Formatted question description: https://leetcode.ca/all/873.html
873. Length of Longest Fibonacci Subsequence
Level
Medium
Description
A sequence X_1, X_2, ..., X_n
is fibonacci-like if:
n >= 3
X_i + X_{i+1} = X_{i+2}
for alli + 2 <= n
Given a strictly increasing array A
of positive integers forming a sequence, find the length of the longest fibonacci-like subsequence of A
. If one does not exist, return 0.
(Recall that a subsequence is derived from another sequence A by deleting any number of elements (including none) from A
, without changing the order of the remaining elements. For example, [3, 5, 8]

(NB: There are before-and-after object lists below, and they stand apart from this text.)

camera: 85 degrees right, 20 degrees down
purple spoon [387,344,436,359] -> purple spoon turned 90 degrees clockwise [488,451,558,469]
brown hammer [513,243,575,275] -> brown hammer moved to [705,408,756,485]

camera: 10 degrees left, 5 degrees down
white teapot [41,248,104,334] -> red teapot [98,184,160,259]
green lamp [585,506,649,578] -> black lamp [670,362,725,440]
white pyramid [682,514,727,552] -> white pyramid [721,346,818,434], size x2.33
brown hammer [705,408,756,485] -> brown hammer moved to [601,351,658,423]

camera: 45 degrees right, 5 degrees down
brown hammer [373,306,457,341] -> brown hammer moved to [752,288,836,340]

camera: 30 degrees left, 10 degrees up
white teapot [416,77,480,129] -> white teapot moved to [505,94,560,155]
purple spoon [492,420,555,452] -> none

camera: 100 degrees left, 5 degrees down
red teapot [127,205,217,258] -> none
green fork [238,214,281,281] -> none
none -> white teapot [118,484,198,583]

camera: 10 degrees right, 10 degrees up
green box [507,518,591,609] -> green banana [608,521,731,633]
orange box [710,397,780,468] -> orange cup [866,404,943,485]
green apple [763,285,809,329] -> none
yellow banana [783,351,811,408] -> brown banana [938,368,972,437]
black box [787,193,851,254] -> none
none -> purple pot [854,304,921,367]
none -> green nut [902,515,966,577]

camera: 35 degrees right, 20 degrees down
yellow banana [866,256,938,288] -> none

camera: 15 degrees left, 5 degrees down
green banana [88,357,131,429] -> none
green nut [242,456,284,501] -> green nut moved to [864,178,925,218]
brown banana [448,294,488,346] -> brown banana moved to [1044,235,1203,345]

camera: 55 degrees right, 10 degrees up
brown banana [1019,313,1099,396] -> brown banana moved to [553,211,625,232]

is a subsequence of [3, 4, 5, 6, 7, 8]
.)
Example 1:
Input: [1,2,3,4,5,6,7,8]
Output: 5
Explanation:
The longest subsequence that is fibonacci-like: [1,2,3,5,8].
Example 2:
Input: [1,3,7,11,12,14,18]
Output: 3
Explanation:
The longest subsequence that is fibonacci-like: [1,11,12], [3,11,14] or [7,11,18].
Note:
3 <= A.length <= 1000
1 <= A[0] < A[1] < ... < A[A.length - 1] <= 10^9
- (The time limit has been reduced by 50% for submissions in Java, C, and C++.)
Solution
Use a set to store all the numbers in array A
. For each indices pair (i, j)
where i < j
, try to generate a fibonacci-like subsequence of A
, where all the numbers from the third number to the end are determined by the sum of the two previous numbers. A fibonacci-like subsequence ends until a number is not in the set. If the subsequence has length greater than or equal to 3, update the longest length. Finally, return the longest length.
class Solution {
public int lenLongestFibSubseq(int[] A) {
int length = A.length;
Set<Integer> set = new HashSet<Integer>();
for (int i = 0; i < length; i++)
set.add(A[i]);
int longestLength = 0;
int end1 = length - 2, end2 = length - 1;
for (int i = 0; i < end1; i++) {
for (int j = i + 1; j < end2; j++) {
int num1 = A[i];
int num2 = A[j];
int curLength = 2;
while (set.contains(num1 + num2)) {
int num3 = num1 + num2;
curLength++;
num1 = num2;
num2 = num3;
}
if (curLength >= 3)
longestLength = Math.max(longestLength, curLength);
}
}
return longestLength;
}
}